A very wise person told me yesterday that life is about how you handle disappointment. I can't guarantee that disappointment will never come. I can only make sure that I'm strong enough to handle it when it comes.

This time of year is so hard for me. I'm determined to not let the holiday season wipe me out emotionally like it has in past years. I'm determined to be flexible... accept opportunities that come my way... to let go of any expectations so that I'm not disappointed. I'm determined to let everything be a blessing... a surprise... a celebration. I'm determined to not focus on the things that I would have wanted that are missing... but to focus on the things that I have that others might not.

I'm afraid... but I'm no longer paralyzed by that fear. Isn't that the true definition of courage? To do the things that you think you can't do? To move beyond what's comfortable and stretch beyond your boundaries?

No more comfy nest for me. I'm walking into the fear.

reasons to love Monday

How'd we end back up here again? It's another rainy Monday in the North Georgia mountains... beautiful, wet, colorful fall Monday. And although I'm packing up my tinkerbell lunch box and heading into the office today instead of getting to do the things I really want to do... I can still dig up some reasons to love Monday.

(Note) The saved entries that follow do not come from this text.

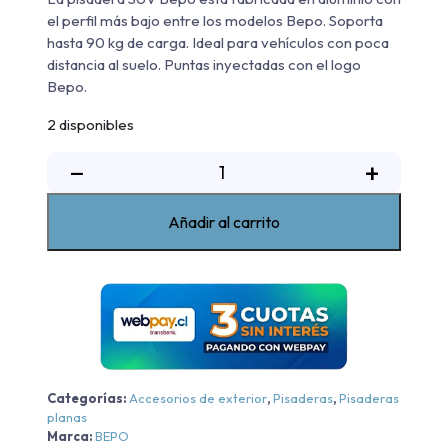
el perfil más bajo entre los modelos Bepo. Soporta
hasta 90 kg de carga. Ideal para vehículos con poca
distancia al suelo. Puntas inyectadas con el logo
Bepo.
2 disponibles
Pisadera
−
+
De
Aluminio
Añadir al carrito
Suv
Ii
Bepo
RAM
700
SLT
Cabina
Categorías:
Accesorios de exterior
,
Pisaderas
,
Pisaderas
Simple
planas
-
Marca:
BEPO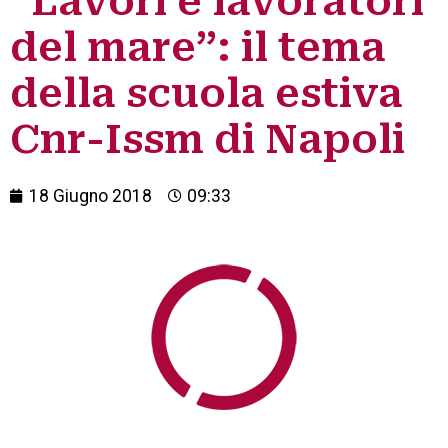
“Lavori e lavoratori
del mare”: il tema
della scuola estiva
Cnr-Issm di Napoli
18 Giugno 2018
09:33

1. It was a great weekend! I got to spend time with my girls... I got to spend time with some special guys... I got some down time...and I got the laundry done. It was the kind of weekend I need to have more often.

2. The next installment of the Harry Potter series comes out this week. It doesn't matter much to me but it makes Austin really happy.

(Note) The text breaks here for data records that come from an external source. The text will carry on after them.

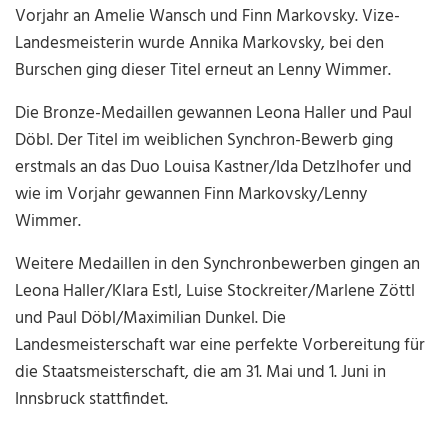
Vorjahr an Amelie Wansch und Finn Markovsky. Vize-
Landesmeisterin wurde Annika Markovsky, bei den
Burschen ging dieser Titel erneut an Lenny Wimmer.
Die Bronze-Medaillen gewannen Leona Haller und Paul
Döbl. Der Titel im weiblichen Synchron-Bewerb ging
erstmals an das Duo Louisa Kastner/Ida Detzlhofer und
wie im Vorjahr gewannen Finn Markovsky/Lenny
Wimmer.
Weitere Medaillen in den Synchronbewerben gingen an
Leona Haller/Klara Estl, Luise Stockreiter/Marlene Zöttl
und Paul Döbl/Maximilian Dunkel. Die
Landesmeisterschaft war eine perfekte Vorbereitung für
die Staatsmeisterschaft, die am 31. Mai und 1. Juni in
Innsbruck stattfindet.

3. I had a good weigh in... a better unofficial weigh in yesterday... and after five months on plan I'm rocking along just fine!

4. I washed all our blankets this weekend so every time I curl up under a blanket, it smells so fresh and clean!

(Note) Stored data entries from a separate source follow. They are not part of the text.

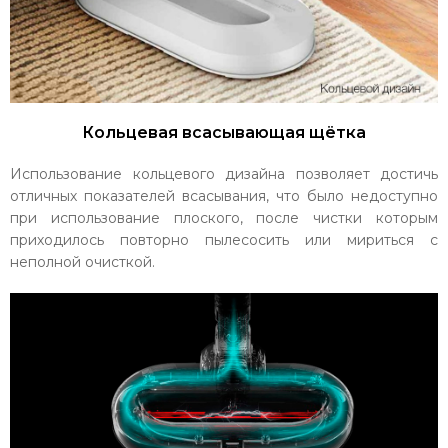
Кольцевая всасывающая щётка
Использование кольцевого дизайна позволяет достичь
отличных показателей всасывания, что было недоступно
при использование плоского, после чистки которым
приходилось повторно пылесосить или мириться с
неполной очисткой.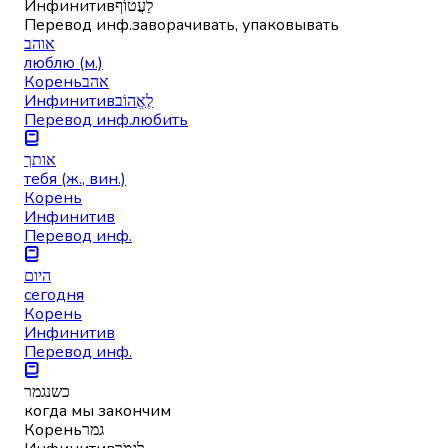
Инфинитив
לַעֲטוֹף
Перевод инф.
заворачивать, упаковывать
אוהב
люблю (м.)
Корень
אהב
Инфинитив
לֶאֱהוֹב
Перевод инф.
любить
אותך
тебя (ж., вин.)
Корень
Инфинитив
Перевод инф.
היום
сегодня
Корень
Инфинитив
Перевод инф.
כשנגמר
когда мы закончим
Корень
גמר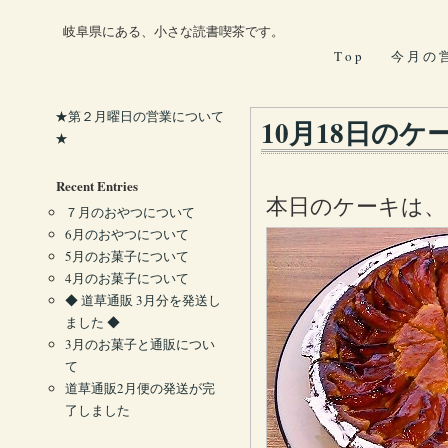
岐阜県にある、小さな読書喫茶です。
T o p
今 月 の 
★第２月曜日の営業について
10月18日のケ
★
Recent Entries
本日のケーキは
７月のおやつについて
6月のおやつについて
5月のお菓子について
4月のお菓子について
◆ 道草通販 3月分を発送し
ました ◆
3月のお菓子と通販につい
て
道草通販2月便の発送が完
了しました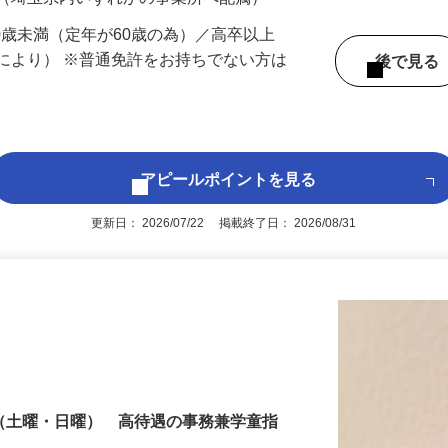
 （埼玉県内いずれかの事業所へ配属）
60歳未満（定年が60歳の為）／高卒以上
により） ※普通免許をお持ちでない方は
後で見
アピールポイントを見る
更新日： 2026/07/22 掲載終了日： 2026/08/31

5. I packed up a hefty bag of all the stuff that's too big for me yesterday! Woohoo! So long fat girl clothes!

6. I was able to rotate back in some of my favorite smaller pieces. Since I have wardrobes for every size from 10 to 20... every new size will open up a new treasure chest of clothes that I already own and don't have to spend money on!

7. Yummy low point pumpkin bread/cake... I followed a recipe from www.hungrygirl.com - just used a carrot cake mix... added in a can of pumpkin... mixed it together and baked at 350 for about 20 minutes (can't remember the time exactly... ) and its awesome and yummy and low points and will make a great take along breakfast for me. I'm gonna expand on that recipe and work on some healthy muffin mixes. I think it would be super easy to add mix ins like shredded zucchini.

8. I found a healthy chili recipe that Austin would eat! Turkey sausage... lots of peppers, onions, garlic... canned tomatoes... kidney beans and northern beans... and he loves it. It's 3 points a cup for me. Win/win! Next batch I'll add a few more veggies in but we were at the end of the groceries and I was just using what was on hand.

9. It's just so easy to eat healthy and stay on track. Easy, I tell you. It's easier to do that than to eat unhealthy...

10. Austin's room is sorta halfway semi clean. His friends helped him and even applied a little "how can you live in such a pigpen" peer pressure. Good times.

Must get the glam routine underway... it's a long day ahead but I'm feeling ten feet tall and bullet proof. Hope you find reasons to love Monday too!